The problem:
Print all the records exactly as they stand.

------------------------------------------------------------------------

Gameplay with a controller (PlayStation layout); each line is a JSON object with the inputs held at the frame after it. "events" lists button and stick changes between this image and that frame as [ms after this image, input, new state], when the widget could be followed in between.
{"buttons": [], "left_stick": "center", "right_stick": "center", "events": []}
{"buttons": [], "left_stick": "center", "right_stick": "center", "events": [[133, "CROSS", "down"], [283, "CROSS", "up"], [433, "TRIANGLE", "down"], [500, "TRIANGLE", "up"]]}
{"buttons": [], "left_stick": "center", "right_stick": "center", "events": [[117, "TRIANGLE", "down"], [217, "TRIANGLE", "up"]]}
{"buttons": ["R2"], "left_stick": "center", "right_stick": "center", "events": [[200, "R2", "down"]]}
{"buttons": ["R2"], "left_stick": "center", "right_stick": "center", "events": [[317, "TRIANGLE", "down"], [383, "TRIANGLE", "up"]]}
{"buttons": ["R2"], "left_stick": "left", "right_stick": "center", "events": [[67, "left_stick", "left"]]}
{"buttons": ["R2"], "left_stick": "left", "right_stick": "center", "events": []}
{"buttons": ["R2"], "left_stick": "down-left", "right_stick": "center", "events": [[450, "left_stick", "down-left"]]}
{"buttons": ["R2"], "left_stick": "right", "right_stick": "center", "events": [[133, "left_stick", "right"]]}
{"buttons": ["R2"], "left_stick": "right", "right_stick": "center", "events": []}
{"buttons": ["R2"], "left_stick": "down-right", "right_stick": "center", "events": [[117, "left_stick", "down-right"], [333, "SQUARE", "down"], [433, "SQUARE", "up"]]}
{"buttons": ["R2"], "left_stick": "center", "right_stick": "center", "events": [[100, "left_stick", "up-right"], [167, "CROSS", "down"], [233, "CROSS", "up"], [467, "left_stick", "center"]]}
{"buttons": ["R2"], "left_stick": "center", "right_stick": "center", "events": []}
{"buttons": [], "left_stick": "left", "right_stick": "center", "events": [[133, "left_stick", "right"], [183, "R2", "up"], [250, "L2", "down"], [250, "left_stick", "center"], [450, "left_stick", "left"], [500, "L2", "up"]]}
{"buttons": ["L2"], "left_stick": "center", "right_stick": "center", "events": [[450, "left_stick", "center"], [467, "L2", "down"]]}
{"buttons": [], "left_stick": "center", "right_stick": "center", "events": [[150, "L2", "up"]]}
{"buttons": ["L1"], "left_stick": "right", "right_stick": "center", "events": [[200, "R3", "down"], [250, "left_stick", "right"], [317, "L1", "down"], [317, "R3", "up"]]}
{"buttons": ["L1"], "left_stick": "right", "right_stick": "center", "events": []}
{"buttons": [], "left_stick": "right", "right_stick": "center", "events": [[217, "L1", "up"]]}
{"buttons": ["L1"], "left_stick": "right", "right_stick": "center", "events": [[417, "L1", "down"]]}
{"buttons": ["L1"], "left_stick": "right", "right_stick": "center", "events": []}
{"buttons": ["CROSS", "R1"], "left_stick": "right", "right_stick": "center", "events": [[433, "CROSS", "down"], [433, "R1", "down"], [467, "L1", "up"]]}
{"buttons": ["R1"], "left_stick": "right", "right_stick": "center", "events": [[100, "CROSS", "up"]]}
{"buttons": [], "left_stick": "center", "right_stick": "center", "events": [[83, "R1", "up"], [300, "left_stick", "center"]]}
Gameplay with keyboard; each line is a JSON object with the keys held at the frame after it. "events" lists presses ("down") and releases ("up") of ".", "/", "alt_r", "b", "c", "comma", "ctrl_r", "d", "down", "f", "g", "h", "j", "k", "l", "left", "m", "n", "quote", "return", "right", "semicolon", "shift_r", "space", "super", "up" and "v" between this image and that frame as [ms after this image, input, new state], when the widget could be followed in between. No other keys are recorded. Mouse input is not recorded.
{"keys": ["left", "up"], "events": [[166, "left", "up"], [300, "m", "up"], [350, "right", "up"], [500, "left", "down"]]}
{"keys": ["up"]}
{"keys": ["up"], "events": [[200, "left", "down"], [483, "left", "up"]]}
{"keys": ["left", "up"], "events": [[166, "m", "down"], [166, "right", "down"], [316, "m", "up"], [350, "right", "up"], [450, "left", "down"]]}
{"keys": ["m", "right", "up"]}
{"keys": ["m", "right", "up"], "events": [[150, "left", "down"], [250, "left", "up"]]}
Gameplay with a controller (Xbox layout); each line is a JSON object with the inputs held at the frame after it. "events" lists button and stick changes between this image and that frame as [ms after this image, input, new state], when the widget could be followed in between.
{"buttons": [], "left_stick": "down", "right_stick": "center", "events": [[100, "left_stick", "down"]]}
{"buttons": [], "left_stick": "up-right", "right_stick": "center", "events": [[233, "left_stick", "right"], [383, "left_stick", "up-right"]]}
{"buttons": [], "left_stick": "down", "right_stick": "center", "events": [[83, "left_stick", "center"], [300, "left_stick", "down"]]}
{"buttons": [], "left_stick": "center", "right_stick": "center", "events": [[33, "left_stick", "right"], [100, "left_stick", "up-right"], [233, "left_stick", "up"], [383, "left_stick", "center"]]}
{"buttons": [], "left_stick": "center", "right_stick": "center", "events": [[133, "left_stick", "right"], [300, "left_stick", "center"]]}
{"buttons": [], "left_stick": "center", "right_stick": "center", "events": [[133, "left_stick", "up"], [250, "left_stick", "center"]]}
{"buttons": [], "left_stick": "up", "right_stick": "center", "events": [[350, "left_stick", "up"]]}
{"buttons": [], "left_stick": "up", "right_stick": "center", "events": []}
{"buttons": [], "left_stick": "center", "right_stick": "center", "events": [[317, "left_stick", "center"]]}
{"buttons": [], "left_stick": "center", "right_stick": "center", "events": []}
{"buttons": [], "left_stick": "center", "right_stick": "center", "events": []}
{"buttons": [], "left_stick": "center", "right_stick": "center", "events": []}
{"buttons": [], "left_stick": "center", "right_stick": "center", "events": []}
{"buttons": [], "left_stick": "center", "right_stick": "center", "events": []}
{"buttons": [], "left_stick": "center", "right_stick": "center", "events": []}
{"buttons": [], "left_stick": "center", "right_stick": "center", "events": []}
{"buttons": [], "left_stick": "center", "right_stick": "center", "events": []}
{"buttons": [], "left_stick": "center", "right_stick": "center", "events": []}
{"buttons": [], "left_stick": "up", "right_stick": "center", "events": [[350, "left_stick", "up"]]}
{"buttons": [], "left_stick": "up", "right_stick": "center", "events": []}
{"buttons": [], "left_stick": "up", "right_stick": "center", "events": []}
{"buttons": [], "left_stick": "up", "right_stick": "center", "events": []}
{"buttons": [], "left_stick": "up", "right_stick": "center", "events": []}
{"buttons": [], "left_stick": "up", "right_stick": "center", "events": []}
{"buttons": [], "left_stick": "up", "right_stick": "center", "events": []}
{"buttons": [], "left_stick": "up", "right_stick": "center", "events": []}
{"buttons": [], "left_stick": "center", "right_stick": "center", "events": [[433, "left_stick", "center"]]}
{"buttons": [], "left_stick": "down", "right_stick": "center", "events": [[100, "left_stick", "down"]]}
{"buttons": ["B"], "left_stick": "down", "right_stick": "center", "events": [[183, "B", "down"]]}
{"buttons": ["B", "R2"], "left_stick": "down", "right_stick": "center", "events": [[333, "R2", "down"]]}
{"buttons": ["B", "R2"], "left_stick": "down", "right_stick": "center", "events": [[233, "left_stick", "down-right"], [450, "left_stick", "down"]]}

------------------------------------------------------------------------

Written solution:
Gameplay with a controller (PlayStation layout); each line is a JSON object with the inputs held at the frame after it. "events" lists button and stick changes between this image and that frame as [ms after this image, input, new state], when the widget could be followed in between.
{"buttons": [], "left_stick": "center", "right_stick": "center", "events": []}
{"buttons": [], "left_stick": "center", "right_stick": "center", "events": [[133, "CROSS", "down"], [283, "CROSS", "up"], [433, "TRIANGLE", "down"], [500, "TRIANGLE", "up"]]}
{"buttons": [], "left_stick": "center", "right_stick": "center", "events": [[117, "TRIANGLE", "down"], [217, "TRIANGLE", "up"]]}
{"buttons": ["R2"], "left_stick": "center", "right_stick": "center", "events": [[200, "R2", "down"]]}
{"buttons": ["R2"], "left_stick": "center", "right_stick": "center", "events": [[317, "TRIANGLE", "down"], [383, "TRIANGLE", "up"]]}
{"buttons": ["R2"], "left_stick": "left", "right_stick": "center", "events": [[67, "left_stick", "left"]]}
{"buttons": ["R2"], "left_stick": "left", "right_stick": "center", "events": []}
{"buttons": ["R2"], "left_stick": "down-left", "right_stick": "center", "events": [[450, "left_stick", "down-left"]]}
{"buttons": ["R2"], "left_stick": "right", "right_stick": "center", "events": [[133, "left_stick", "right"]]}
{"buttons": ["R2"], "left_stick": "right", "right_stick": "center", "events": []}
{"buttons": ["R2"], "left_stick": "down-right", "right_stick": "center", "events": [[117, "left_stick", "down-right"], [333, "SQUARE", "down"], [433, "SQUARE", "up"]]}
{"buttons": ["R2"], "left_stick": "center", "right_stick": "center", "events": [[100, "left_stick", "up-right"], [167, "CROSS", "down"], [233, "CROSS", "up"], [467, "left_stick", "center"]]}
{"buttons": ["R2"], "left_stick": "center", "right_stick": "center", "events": []}
{"buttons": [], "left_stick": "left", "right_stick": "center", "events": [[133, "left_stick", "right"], [183, "R2", "up"], [250, "L2", "down"], [250, "left_stick", "center"], [450, "left_stick", "left"], [500, "L2", "up"]]}
{"buttons": ["L2"], "left_stick": "center", "right_stick": "center", "events": [[450, "left_stick", "center"], [467, "L2", "down"]]}
{"buttons": [], "left_stick": "center", "right_stick": "center", "events": [[150, "L2", "up"]]}
{"buttons": ["L1"], "left_stick": "right", "right_stick": "center", "events": [[200, "R3", "down"], [250, "left_stick", "right"], [317, "L1", "down"], [317, "R3", "up"]]}
{"buttons": ["L1"], "left_stick": "right", "right_stick": "center", "events": []}
{"buttons": [], "left_stick": "right", "right_stick": "center", "events": [[217, "L1", "up"]]}
{"buttons": ["L1"], "left_stick": "right", "right_stick": "center", "events": [[417, "L1", "down"]]}
{"buttons": ["L1"], "left_stick": "right", "right_stick": "center", "events": []}
{"buttons": ["CROSS", "R1"], "left_stick": "right", "right_stick": "center", "events": [[433, "CROSS", "down"], [433, "R1", "down"], [467, "L1", "up"]]}
{"buttons": ["R1"], "left_stick": "right", "right_stick": "center", "events": [[100, "CROSS", "up"]]}
{"buttons": [], "left_stick": "center", "right_stick": "center", "events": [[83, "R1", "up"], [300, "left_stick", "center"]]}
Gameplay with keyboard; each line is a JSON object with the keys held at the frame after it. "events" lists presses ("down") and releases ("up") of ".", "/", "alt_r", "b", "c", "comma", "ctrl_r", "d", "down", "f", "g", "h", "j", "k", "l", "left", "m", "n", "quote", "return", "right", "semicolon", "shift_r", "space", "super", "up" and "v" between this image and that frame as [ms after this image, input, new state], when the widget could be followed in between. No other keys are recorded. Mouse input is not recorded.
{"keys": ["left", "up"], "events": [[166, "left", "up"], [300, "m", "up"], [350, "right", "up"], [500, "left", "down"]]}
{"keys": ["up"]}
{"keys": ["up"], "events": [[200, "left", "down"], [483, "left", "up"]]}
{"keys": ["left", "up"], "events": [[166, "m", "down"], [166, "right", "down"], [316, "m", "up"], [350, "right", "up"], [450, "left", "down"]]}
{"keys": ["m", "right", "up"]}
{"keys": ["m", "right", "up"], "events": [[150, "left", "down"], [250, "left", "up"]]}
Gameplay with a controller (Xbox layout); each line is a JSON object with the inputs held at the frame after it. "events" lists button and stick changes between this image and that frame as [ms after this image, input, new state], when the widget could be followed in between.
{"buttons": [], "left_stick": "down", "right_stick": "center", "events": [[100, "left_stick", "down"]]}
{"buttons": [], "left_stick": "up-right", "right_stick": "center", "events": [[233, "left_stick", "right"], [383, "left_stick", "up-right"]]}
{"buttons": [], "left_stick": "down", "right_stick": "center", "events": [[83, "left_stick", "center"], [300, "left_stick", "down"]]}
{"buttons": [], "left_stick": "center", "right_stick": "center", "events": [[33, "left_stick", "right"], [100, "left_stick", "up-right"], [233, "left_stick", "up"], [383, "left_stick", "center"]]}
{"buttons": [], "left_stick": "center", "right_stick": "center", "events": [[133, "left_stick", "right"], [300, "left_stick", "center"]]}
{"buttons": [], "left_stick": "center", "right_stick": "center", "events": [[133, "left_stick", "up"], [250, "left_stick", "center"]]}
{"buttons": [], "left_stick": "up", "right_stick": "center", "events": [[350, "left_stick", "up"]]}
{"buttons": [], "left_stick": "up", "right_stick": "center", "events": []}
{"buttons": [], "left_stick": "center", "right_stick": "center", "events": [[317, "left_stick", "center"]]}
{"buttons": [], "left_stick": "center", "right_stick": "center", "events": []}
{"buttons": [], "left_stick": "center", "right_stick": "center", "events": []}
{"buttons": [], "left_stick": "center", "right_stick": "center", "events": []}
{"buttons": [], "left_stick": "center", "right_stick": "center", "events": []}
{"buttons": [], "left_stick": "center", "right_stick": "center", "events": []}
{"buttons": [], "left_stick": "center", "right_stick": "center", "events": []}
{"buttons": [], "left_stick": "center", "right_stick": "center", "events": []}
{"buttons": [], "left_stick": "center", "right_stick": "center", "events": []}
{"buttons": [], "left_stick": "center", "right_stick": "center", "events": []}
{"buttons": [], "left_stick": "up", "right_stick": "center", "events": [[350, "left_stick", "up"]]}
{"buttons": [], "left_stick": "up", "right_stick": "center", "events": []}
{"buttons": [], "left_stick": "up", "right_stick": "center", "events": []}
{"buttons": [], "left_stick": "up", "right_stick": "center", "events": []}
{"buttons": [], "left_stick": "up", "right_stick": "center", "events": []}
{"buttons": [], "left_stick": "up", "right_stick": "center", "events": []}
{"buttons": [], "left_stick": "up", "right_stick": "center", "events": []}
{"buttons": [], "left_stick": "up", "right_stick": "center", "events": []}
{"buttons": [], "left_stick": "center", "right_stick": "center", "events": [[433, "left_stick", "center"]]}
{"buttons": [], "left_stick": "down", "right_stick": "center", "events": [[100, "left_stick", "down"]]}
{"buttons": ["B"], "left_stick": "down", "right_stick": "center", "events": [[183, "B", "down"]]}
{"buttons": ["B", "R2"], "left_stick": "down", "right_stick": "center", "events": [[333, "R2", "down"]]}
{"buttons": ["B", "R2"], "left_stick": "down", "right_stick": "center", "events": [[233, "left_stick", "down-right"], [450, "left_stick", "down"]]}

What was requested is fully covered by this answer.